Now I want to re-recognise. I click on the thumbnail for page 1 and … the menu gives me no option. Hum. Wonder what to do.
In fact I’ve spent some time now trying to work out how to kick off a limited re-read. No luck yet. Surely this should be simple and obvious? Eventually I work out that you select the thumbnails of the pages you want, and hit the toolbar button and that kicks it off.
So how does it do? Well, it recognises the overscore a. None of the other characters are picked up. That’s not so good as Finereader.

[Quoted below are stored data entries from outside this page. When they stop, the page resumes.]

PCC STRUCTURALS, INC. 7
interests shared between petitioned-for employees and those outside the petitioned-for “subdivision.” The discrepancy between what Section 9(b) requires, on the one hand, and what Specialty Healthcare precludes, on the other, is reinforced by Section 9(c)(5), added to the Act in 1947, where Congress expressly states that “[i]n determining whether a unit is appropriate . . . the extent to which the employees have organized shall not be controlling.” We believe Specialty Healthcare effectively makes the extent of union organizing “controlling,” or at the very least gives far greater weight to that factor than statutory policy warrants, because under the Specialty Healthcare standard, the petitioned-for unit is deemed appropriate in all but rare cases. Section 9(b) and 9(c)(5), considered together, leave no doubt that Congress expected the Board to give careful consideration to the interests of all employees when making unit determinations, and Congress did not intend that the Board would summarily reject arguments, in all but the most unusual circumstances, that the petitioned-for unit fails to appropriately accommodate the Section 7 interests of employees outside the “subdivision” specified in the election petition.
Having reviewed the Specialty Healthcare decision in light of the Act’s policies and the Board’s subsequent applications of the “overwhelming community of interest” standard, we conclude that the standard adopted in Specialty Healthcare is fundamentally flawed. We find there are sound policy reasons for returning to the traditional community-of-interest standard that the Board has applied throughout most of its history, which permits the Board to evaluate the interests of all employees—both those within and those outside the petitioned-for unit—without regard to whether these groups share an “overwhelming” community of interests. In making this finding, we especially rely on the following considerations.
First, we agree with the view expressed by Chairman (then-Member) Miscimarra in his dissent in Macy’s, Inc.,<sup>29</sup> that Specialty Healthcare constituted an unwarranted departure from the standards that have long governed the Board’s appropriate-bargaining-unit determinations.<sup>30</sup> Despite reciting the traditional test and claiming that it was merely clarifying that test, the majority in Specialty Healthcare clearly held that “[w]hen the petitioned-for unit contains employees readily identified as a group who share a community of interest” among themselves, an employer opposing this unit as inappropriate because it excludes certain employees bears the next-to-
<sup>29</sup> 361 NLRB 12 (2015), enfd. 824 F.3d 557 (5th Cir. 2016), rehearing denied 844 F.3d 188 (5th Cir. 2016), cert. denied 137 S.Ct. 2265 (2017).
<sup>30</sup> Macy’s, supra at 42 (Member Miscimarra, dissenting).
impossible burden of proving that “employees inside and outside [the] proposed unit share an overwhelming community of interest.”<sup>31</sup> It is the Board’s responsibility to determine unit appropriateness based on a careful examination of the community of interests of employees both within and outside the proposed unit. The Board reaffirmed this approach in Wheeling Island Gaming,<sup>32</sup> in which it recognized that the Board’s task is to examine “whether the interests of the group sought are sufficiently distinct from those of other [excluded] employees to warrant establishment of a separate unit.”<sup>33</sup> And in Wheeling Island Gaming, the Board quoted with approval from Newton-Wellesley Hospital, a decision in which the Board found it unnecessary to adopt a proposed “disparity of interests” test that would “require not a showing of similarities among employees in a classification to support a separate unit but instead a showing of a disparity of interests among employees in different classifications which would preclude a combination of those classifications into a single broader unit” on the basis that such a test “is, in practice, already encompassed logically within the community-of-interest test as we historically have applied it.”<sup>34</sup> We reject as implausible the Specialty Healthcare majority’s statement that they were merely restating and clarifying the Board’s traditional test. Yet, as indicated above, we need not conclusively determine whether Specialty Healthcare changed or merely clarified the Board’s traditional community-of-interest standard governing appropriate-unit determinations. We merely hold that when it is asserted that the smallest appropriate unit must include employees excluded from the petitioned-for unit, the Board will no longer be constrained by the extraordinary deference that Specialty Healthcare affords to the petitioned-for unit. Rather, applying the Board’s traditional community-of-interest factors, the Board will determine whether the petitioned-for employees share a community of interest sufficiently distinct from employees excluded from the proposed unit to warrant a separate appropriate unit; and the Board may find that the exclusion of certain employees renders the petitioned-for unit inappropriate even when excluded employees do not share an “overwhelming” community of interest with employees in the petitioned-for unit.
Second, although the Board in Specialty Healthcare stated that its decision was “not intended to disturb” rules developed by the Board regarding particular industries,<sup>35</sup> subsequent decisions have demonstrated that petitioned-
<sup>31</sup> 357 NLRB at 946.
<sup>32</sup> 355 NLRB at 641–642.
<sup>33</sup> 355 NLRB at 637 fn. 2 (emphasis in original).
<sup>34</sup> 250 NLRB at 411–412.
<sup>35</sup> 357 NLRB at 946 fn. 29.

Also the more skewed the page is, the less well OP handles it (understandable), and the less easy it is to fix. OP rather presumes that the recognition is near perfect, and has only limited fixing to do. In such a situation, indeed, OP will be quicker to do a job than Finereader. And I notice that a ribbon with characters to paste is across the top of the text window — nice touch. This motivates me to go back and explore again. I haven’t worked out how to set MY characters in that ribbon. But when I went into the weedy charmap substitute, there was a similar ribbon at the top, and right-clicking on it allowed you to add more character sets, which increased the number of characters; and by clicking on them, to add them to the ribbon. How you remove them from the ribbon I don’t know. It is, in truth, a badly designed feature. And the OCR still doesn’t recognise what I need.
I’ve had enough for now and closed it down. Is it any good? Almost certainly. It’s less good for weird characters. But it undoubtedly will see service.
UPDATE: Have just discovered, on starting Word 2010, that Nuance have seen fit to mess with the menus in this (without asking me). Drat them!